[dm-devel] [PATCH 00/24] dm-raid456 support using md/raid5.c, now with dirty-log

Fri Jun 18 03:52:31 UTC 2010

On Thu, 17 Jun 2010 12:47:00 +0200
Heinz Mauelshagen <heinzm at redhat.com> wrote:

> On Thu, 2010-06-17 at 15:41 +1000, Neil Brown wrote:
> > On Wed, 16 Jun 2010 13:26:27 +0200
> > Heinz Mauelshagen <heinzm at redhat.com> wrote:
> > 
> > > On Wed, 2010-06-16 at 09:45 +1000, Neil Brown wrote:
> > > > Hi Heinz,
> > > > 
> > > > On Tue, 15 Jun 2010 15:23:26 +0200
> > > > Heinz Mauelshagen <heinzm at redhat.com> wrote:
> > > > 
> > > > > 
> > > > > Neil,
> > > > > 
> > > > > for missing devices we (re)load the table with error mapped device(s) in
> > > > > their place rather than identifying them with a special char/string.
> > > > > Did you go for the later in order to avoid some MD hassle with error
> > > > > targets being accessed by the MD personalities?
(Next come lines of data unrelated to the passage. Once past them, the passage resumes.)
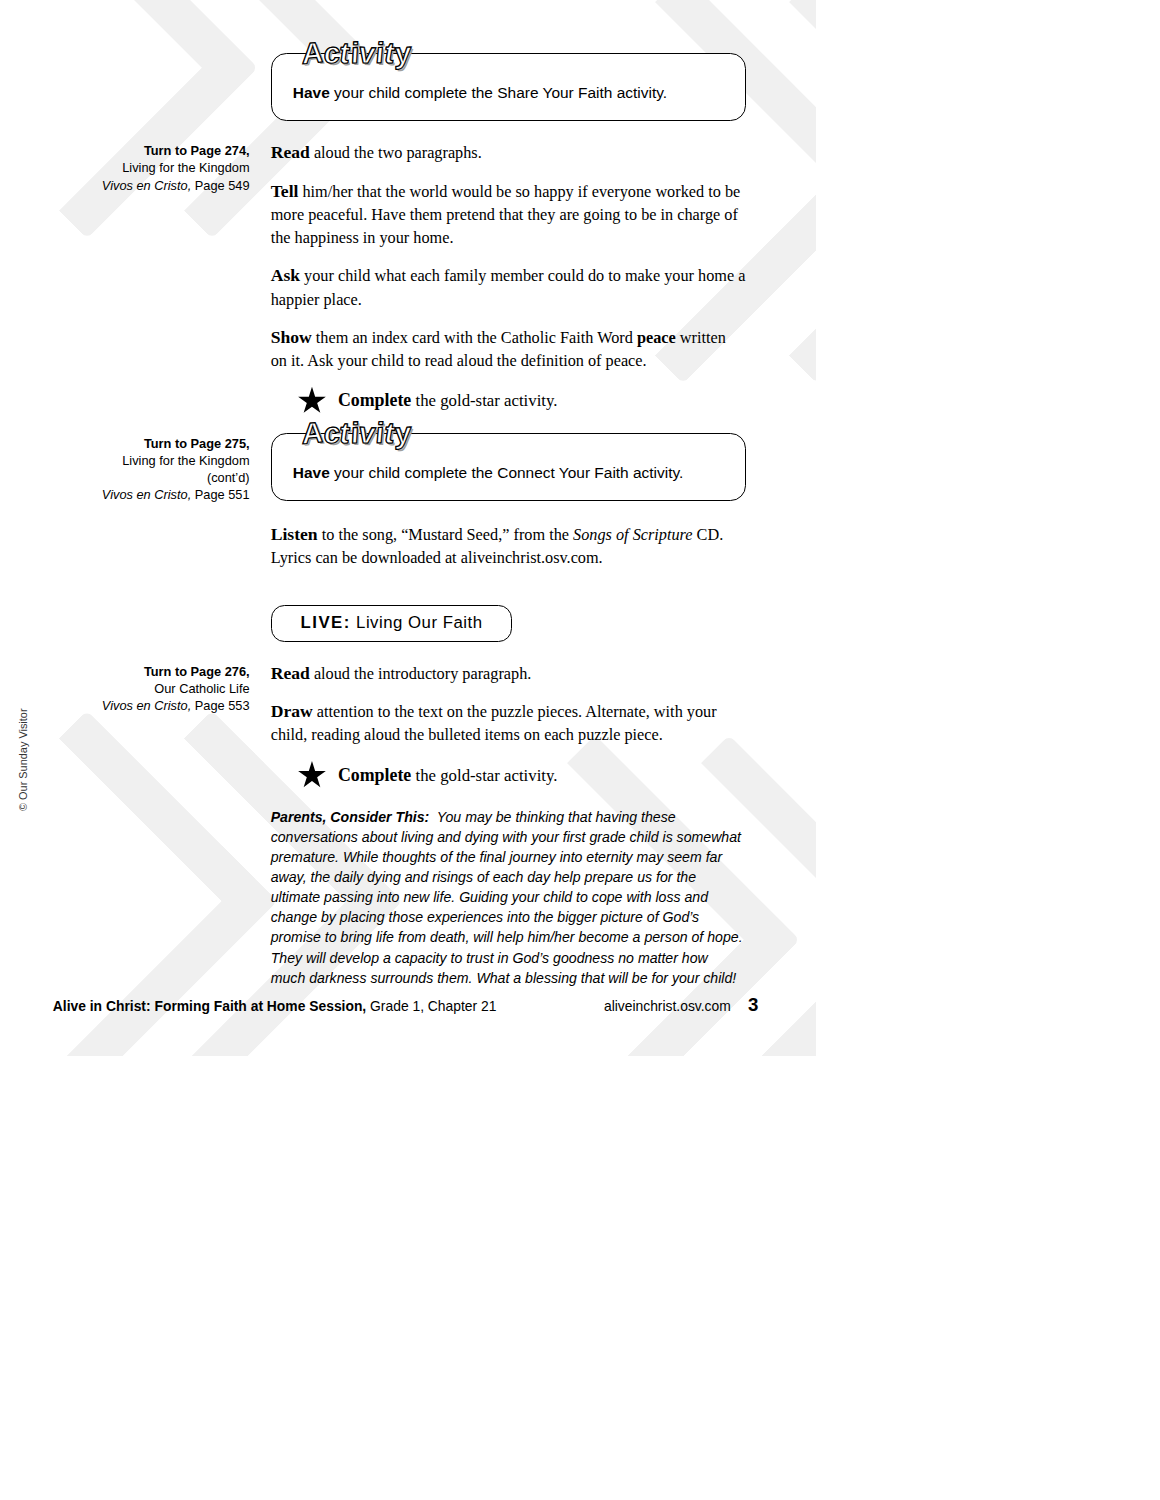Activity
Have your child complete the Share Your Faith activity.
Turn to Page 274,
Living for the Kingdom
Vivos en Cristo, Page 549
Read aloud the two paragraphs.
Tell him/her that the world would be so happy if everyone worked to be more peaceful. Have them pretend that they are going to be in charge of the happiness in your home.
Ask your child what each family member could do to make your home a happier place.
Show them an index card with the Catholic Faith Word peace written on it. Ask your child to read aloud the definition of peace.
Complete the gold-star activity.
Turn to Page 275,
Living for the Kingdom
(cont’d)
Vivos en Cristo, Page 551
Activity
Have your child complete the Connect Your Faith activity.
Listen to the song, “Mustard Seed,” from the Songs of Scripture CD. Lyrics can be downloaded at aliveinchrist.osv.com.
LIVE: Living Our Faith
Turn to Page 276,
Our Catholic Life
Vivos en Cristo, Page 553
Read aloud the introductory paragraph.
Draw attention to the text on the puzzle pieces. Alternate, with your child, reading aloud the bulleted items on each puzzle piece.
Complete the gold-star activity.
Parents, Consider This: You may be thinking that having these conversations about living and dying with your first grade child is somewhat premature. While thoughts of the final journey into eternity may seem far away, the daily dying and risings of each day help prepare us for the ultimate passing into new life. Guiding your child to cope with loss and change by placing those experiences into the bigger picture of God’s promise to bring life from death, will help him/her become a person of hope. They will develop a capacity to trust in God’s goodness no matter how much darkness surrounds them. What a blessing that will be for your child!
© Our Sunday Visitor
Alive in Christ: Forming Faith at Home Session, Grade 1, Chapter 21
aliveinchrist.osv.com 3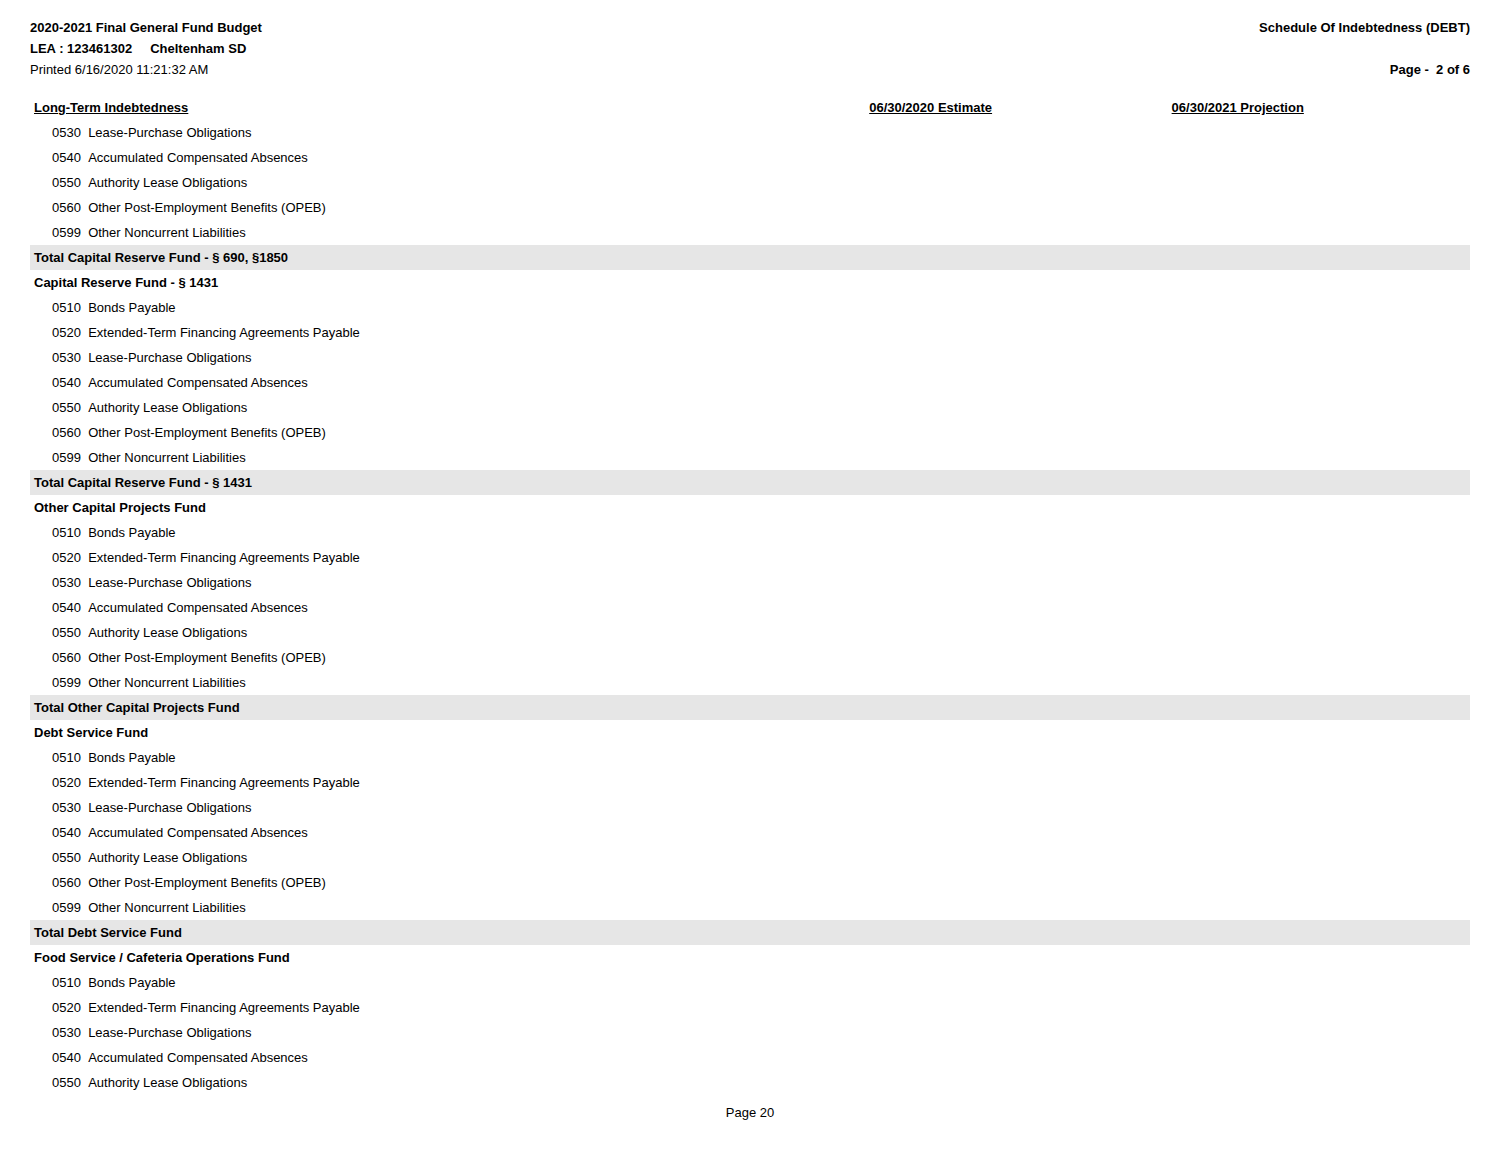2020-2021 Final General Fund Budget Schedule Of Indebtedness (DEBT)
LEA : 123461302 Cheltenham SD
Printed 6/16/2020 11:21:32 AM Page - 2 of 6
| Long-Term Indebtedness | 06/30/2020 Estimate | 06/30/2021 Projection |
| 0530 Lease-Purchase Obligations | | |
| 0540 Accumulated Compensated Absences | | |
| 0550 Authority Lease Obligations | | |
| 0560 Other Post-Employment Benefits (OPEB) | | |
| 0599 Other Noncurrent Liabilities | | |
| Total Capital Reserve Fund - § 690, §1850 | | |
| Capital Reserve Fund - § 1431 | | |
| 0510 Bonds Payable | | |
| 0520 Extended-Term Financing Agreements Payable | | |
| 0530 Lease-Purchase Obligations | | |
| 0540 Accumulated Compensated Absences | | |
| 0550 Authority Lease Obligations | | |
| 0560 Other Post-Employment Benefits (OPEB) | | |
| 0599 Other Noncurrent Liabilities | | |
| Total Capital Reserve Fund - § 1431 | | |
| Other Capital Projects Fund | | |
| 0510 Bonds Payable | | |
| 0520 Extended-Term Financing Agreements Payable | | |
| 0530 Lease-Purchase Obligations | | |
| 0540 Accumulated Compensated Absences | | |
| 0550 Authority Lease Obligations | | |
| 0560 Other Post-Employment Benefits (OPEB) | | |
| 0599 Other Noncurrent Liabilities | | |
| Total Other Capital Projects Fund | | |
| Debt Service Fund | | |
| 0510 Bonds Payable | | |
| 0520 Extended-Term Financing Agreements Payable | | |
| 0530 Lease-Purchase Obligations | | |
| 0540 Accumulated Compensated Absences | | |
| 0550 Authority Lease Obligations | | |
| 0560 Other Post-Employment Benefits (OPEB) | | |
| 0599 Other Noncurrent Liabilities | | |
| Total Debt Service Fund | | |
| Food Service / Cafeteria Operations Fund | | |
| 0510 Bonds Payable | | |
| 0520 Extended-Term Financing Agreements Payable | | |
| 0530 Lease-Purchase Obligations | | |
| 0540 Accumulated Compensated Absences | | |
| 0550 Authority Lease Obligations | | |
Page 20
If not so, we can drop
> > > > > the special '-' char support to identify missing devices.
> > > > 
> > > > When raid5 determines that a device has failed and so it will not write to it
> > > > again, it must be sure that the failure is record in the metadata before it
> > > > proceeds with that decision not to even try writing to the failed device.
> > > 
> > > Yes, that's the mandatory order to avoid data loss.
> > > 
> > > > Otherwise a crash/restart before the metadata was safely updated would result
> > > > in corruption.
> > > > 
> > > > This means that it must be possible for user-space to explicitly tell the
> > > > raid5 that a device is known to be faulty.
> > > > Doing that through the constructor seems the natural way to do it.
> > > 
> > > If /dev/mapper/error with an error target mapping would be used instead,
> > > would that cause consistency troubles to the MD personality if accessing
> > > those rather than the NULL device solution with the '-' argument you
> > > have now?
> > > If not so, we could drop the '-' support, which I'm aiming at.
> > > 
> > 
> > I would need to differentiate between /dev/mapper/error (where errors are
> > expected) and any other device (where errors are not expected).  How do you
> > propose I do that?
> 
> Is that differentiation mandatory for the MD personality at all?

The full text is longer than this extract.